*** Records provided ***
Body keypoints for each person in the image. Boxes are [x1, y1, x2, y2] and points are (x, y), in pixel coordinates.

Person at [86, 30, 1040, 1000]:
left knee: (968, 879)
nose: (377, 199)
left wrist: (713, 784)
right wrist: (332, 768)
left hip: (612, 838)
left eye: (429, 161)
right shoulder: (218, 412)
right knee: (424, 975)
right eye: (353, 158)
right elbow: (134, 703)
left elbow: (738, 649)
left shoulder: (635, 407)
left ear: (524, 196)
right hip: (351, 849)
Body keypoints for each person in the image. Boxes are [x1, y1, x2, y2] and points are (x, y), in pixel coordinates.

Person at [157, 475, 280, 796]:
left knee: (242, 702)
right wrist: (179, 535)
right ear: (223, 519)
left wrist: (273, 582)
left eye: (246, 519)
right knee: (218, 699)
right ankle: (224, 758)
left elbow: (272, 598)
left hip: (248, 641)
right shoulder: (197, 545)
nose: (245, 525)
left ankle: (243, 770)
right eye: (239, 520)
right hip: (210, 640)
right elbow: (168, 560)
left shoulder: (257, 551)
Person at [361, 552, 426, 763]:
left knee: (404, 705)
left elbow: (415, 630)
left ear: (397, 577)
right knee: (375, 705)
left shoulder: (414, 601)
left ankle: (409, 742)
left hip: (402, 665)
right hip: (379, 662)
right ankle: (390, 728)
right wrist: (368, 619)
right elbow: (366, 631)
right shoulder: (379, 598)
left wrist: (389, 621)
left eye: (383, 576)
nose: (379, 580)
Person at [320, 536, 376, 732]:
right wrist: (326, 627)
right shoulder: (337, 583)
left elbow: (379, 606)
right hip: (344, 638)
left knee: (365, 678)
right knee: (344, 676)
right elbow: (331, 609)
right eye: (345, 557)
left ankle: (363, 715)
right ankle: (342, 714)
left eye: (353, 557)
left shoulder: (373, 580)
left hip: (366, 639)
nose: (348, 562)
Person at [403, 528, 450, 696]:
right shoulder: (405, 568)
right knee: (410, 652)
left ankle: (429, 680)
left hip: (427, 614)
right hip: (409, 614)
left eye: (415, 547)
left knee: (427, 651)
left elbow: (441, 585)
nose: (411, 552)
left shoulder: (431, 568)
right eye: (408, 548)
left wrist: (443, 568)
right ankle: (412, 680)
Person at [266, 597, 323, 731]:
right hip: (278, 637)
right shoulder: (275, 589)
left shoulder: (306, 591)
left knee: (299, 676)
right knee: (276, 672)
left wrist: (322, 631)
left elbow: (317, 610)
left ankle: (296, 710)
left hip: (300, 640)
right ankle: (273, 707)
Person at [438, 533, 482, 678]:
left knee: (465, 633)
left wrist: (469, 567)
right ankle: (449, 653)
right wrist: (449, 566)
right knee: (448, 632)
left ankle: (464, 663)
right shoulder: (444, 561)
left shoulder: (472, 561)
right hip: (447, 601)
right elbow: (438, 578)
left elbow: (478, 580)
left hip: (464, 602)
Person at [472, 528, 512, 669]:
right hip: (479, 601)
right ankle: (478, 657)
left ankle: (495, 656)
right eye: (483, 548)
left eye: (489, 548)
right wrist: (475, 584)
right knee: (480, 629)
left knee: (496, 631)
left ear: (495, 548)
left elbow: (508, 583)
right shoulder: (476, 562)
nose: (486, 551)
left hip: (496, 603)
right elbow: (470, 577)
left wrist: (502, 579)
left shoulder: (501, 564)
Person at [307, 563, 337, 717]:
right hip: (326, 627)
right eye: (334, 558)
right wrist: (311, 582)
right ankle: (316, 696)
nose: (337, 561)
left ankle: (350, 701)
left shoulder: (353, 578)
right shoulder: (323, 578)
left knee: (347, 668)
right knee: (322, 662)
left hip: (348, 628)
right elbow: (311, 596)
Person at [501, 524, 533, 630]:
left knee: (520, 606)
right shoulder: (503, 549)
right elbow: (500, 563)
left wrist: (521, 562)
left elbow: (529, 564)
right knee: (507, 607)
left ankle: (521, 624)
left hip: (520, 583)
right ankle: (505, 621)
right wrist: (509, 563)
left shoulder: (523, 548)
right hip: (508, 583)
*** End of Records provided ***
Task prompt >>
The output should be exactly the lines above from the line containing "right hip: (278, 637)" to the line containing "left elbow: (478, 580)", inclusive, with no other lines.

Reply >>
right hip: (278, 637)
right shoulder: (275, 589)
left shoulder: (306, 591)
left knee: (299, 676)
right knee: (276, 672)
left wrist: (322, 631)
left elbow: (317, 610)
left ankle: (296, 710)
left hip: (300, 640)
right ankle: (273, 707)
Person at [438, 533, 482, 678]:
left knee: (465, 633)
left wrist: (469, 567)
right ankle: (449, 653)
right wrist: (449, 566)
right knee: (448, 632)
left ankle: (464, 663)
right shoulder: (444, 561)
left shoulder: (472, 561)
right hip: (447, 601)
right elbow: (438, 578)
left elbow: (478, 580)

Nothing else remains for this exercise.